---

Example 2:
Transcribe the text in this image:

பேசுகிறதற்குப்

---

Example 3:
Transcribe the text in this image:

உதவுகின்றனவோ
---------------
**Work task:** Starting from the first line above, copy the data through to the last line exactly.

**Answer space:**
---

Example 2:
Transcribe the text in this image:

பேசுகிறதற்குப்

---

Example 3:
Transcribe the text in this image:

உதவுகின்றனவோ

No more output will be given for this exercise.